Taxi passengers in Southern Nevada are forced to pay excessive fees for credit card payments and an unnecessarily high fuel surcharge that puts tens of millions of dollars into the pockets of Southern Nevada’s 16 cab companies, a state internal audit says, while advocating the dissolution of the Taxicab Authority that allows it to happen.

Nevada’s Taxicab Authority overcharges the state’s taxi passengers tens of millions of dollars each year and routinely oversteps its regulatory boundaries, a state audit reported.

Results of a Nevada internal audit of the Taxicab Authority, which regulates Southern Nevada’s taxi industry, were provided in January and suggest the state dissolve the authority and turn its regulatory duties over to the Nevada Transportation Authority and Clark County.

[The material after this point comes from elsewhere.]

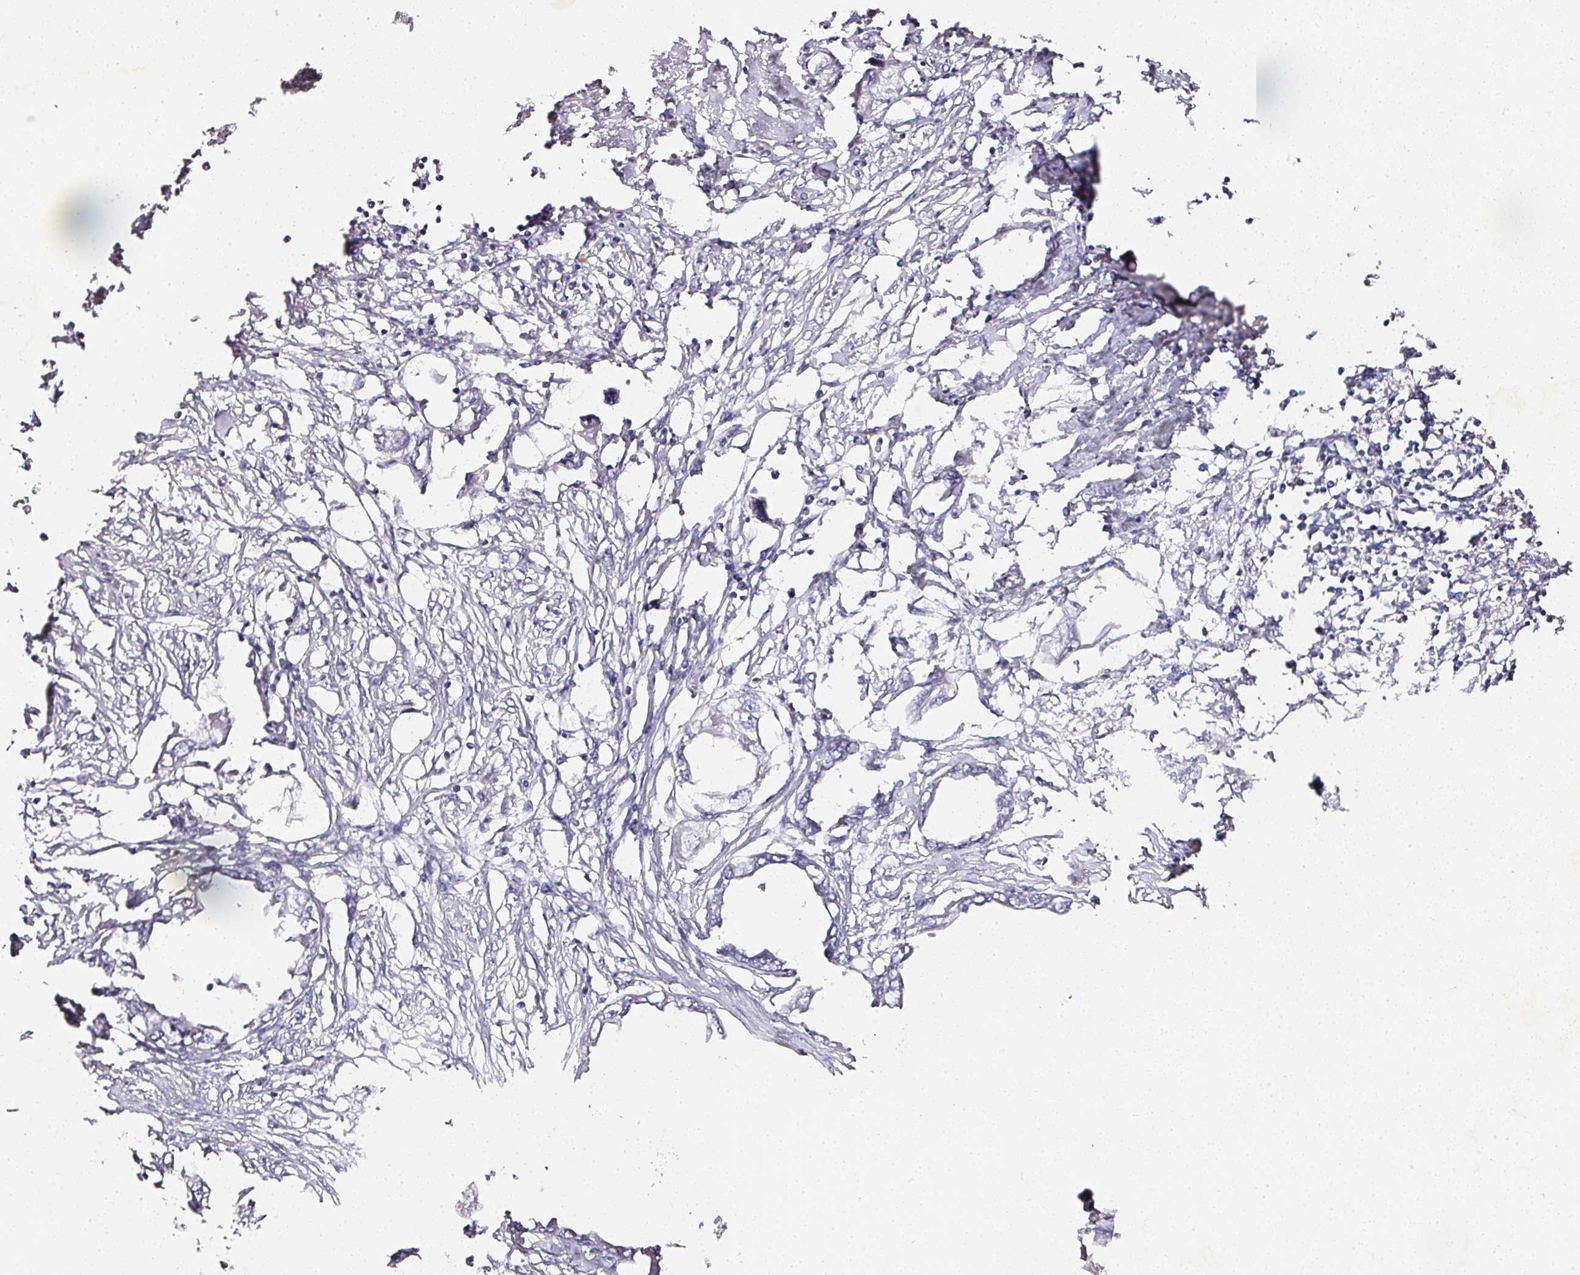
{"staining": {"intensity": "negative", "quantity": "none", "location": "none"}, "tissue": "endometrial cancer", "cell_type": "Tumor cells", "image_type": "cancer", "snomed": [{"axis": "morphology", "description": "Adenocarcinoma, NOS"}, {"axis": "morphology", "description": "Adenocarcinoma, metastatic, NOS"}, {"axis": "topography", "description": "Adipose tissue"}, {"axis": "topography", "description": "Endometrium"}], "caption": "The micrograph shows no significant expression in tumor cells of metastatic adenocarcinoma (endometrial).", "gene": "NTRK1", "patient": {"sex": "female", "age": 67}}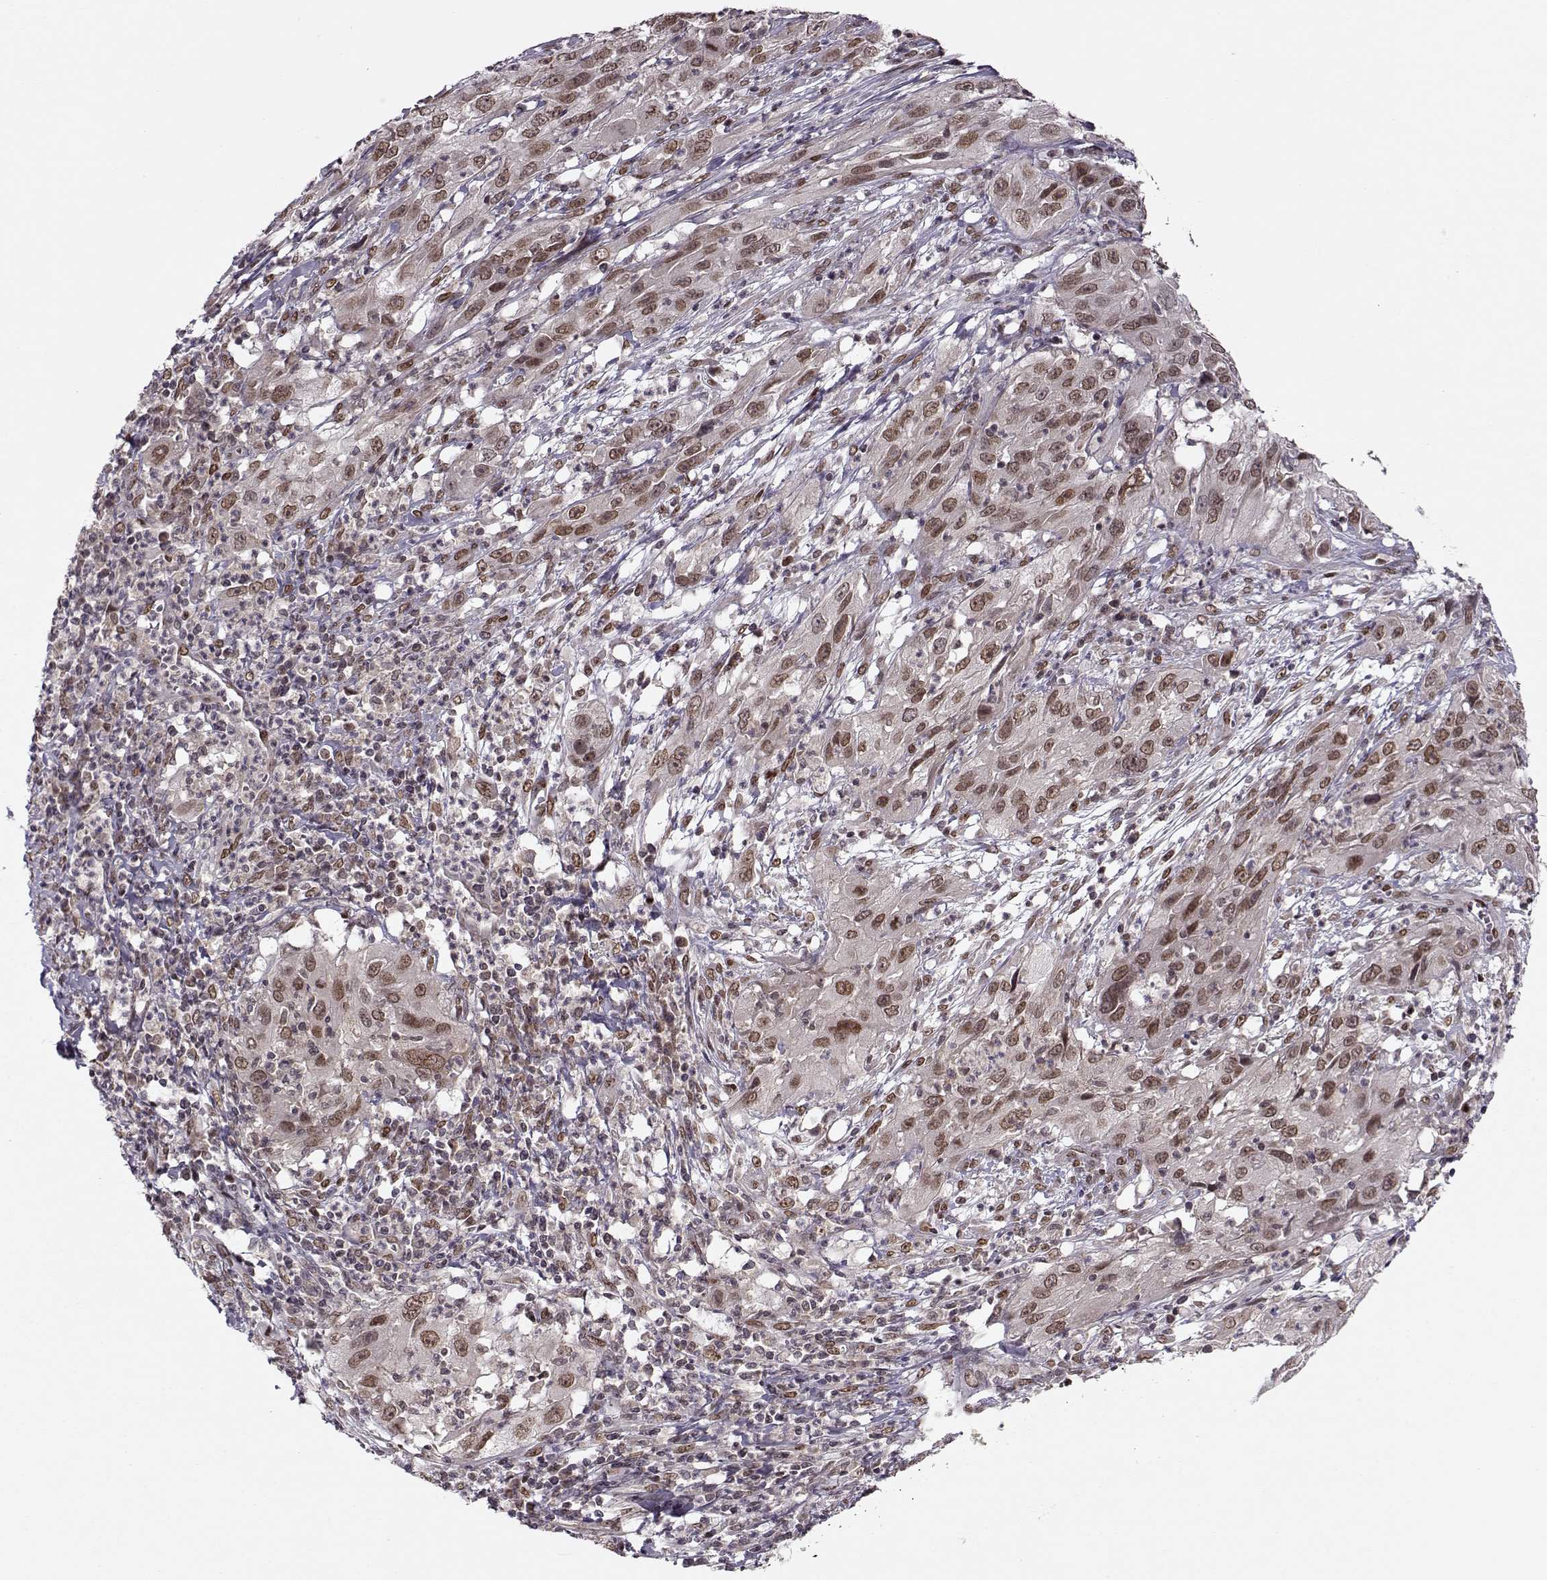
{"staining": {"intensity": "moderate", "quantity": ">75%", "location": "nuclear"}, "tissue": "cervical cancer", "cell_type": "Tumor cells", "image_type": "cancer", "snomed": [{"axis": "morphology", "description": "Squamous cell carcinoma, NOS"}, {"axis": "topography", "description": "Cervix"}], "caption": "IHC of cervical squamous cell carcinoma demonstrates medium levels of moderate nuclear expression in approximately >75% of tumor cells. (IHC, brightfield microscopy, high magnification).", "gene": "RAI1", "patient": {"sex": "female", "age": 32}}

The audit says the Taxicab Authority in 2015 took in $11 in funding revenue, against only $6.1 million in costs, and charges “excessive” credit card fees and a 20 cents-per-mile fuel surcharge.

The additional fees annually generate tens of millions of dollars in excessive costs for passengers, even as fuel costs continue to fall during a global oil glut.

The 20 cents-per-mile fuel charge generates about $27 million each year, despite fuel costs dropping and there being very little evidence supporting its need, the audit reported.

The audit also says the $3 fee charged for processing credit card payments “exceeds all operational costs in the industry” and generates “unsupported revenue” of between about $14 million and more than $20 million each year.

About a fourth of all taxi fares in Southern Nevada are paid by credit card, which are processed inside the cabs on electronic devices, and the $3 fee accounts for about 17 percent of the fare for a 5-mile cab ride, the state audit says.

Clark County’s 16 cab companies took in a record $425 million last year, which rose by more than 4 percent from 2014.